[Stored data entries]
===============

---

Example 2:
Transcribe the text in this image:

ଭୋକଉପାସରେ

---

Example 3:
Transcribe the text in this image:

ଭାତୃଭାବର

===============

> [Task requirements]
Down to the last line, copy the entries above exactly.

> [Completed task]
---

Example 2:
Transcribe the text in this image:

ଭୋକଉପାସରେ

---

Example 3:
Transcribe the text in this image:

ଭାତୃଭାବର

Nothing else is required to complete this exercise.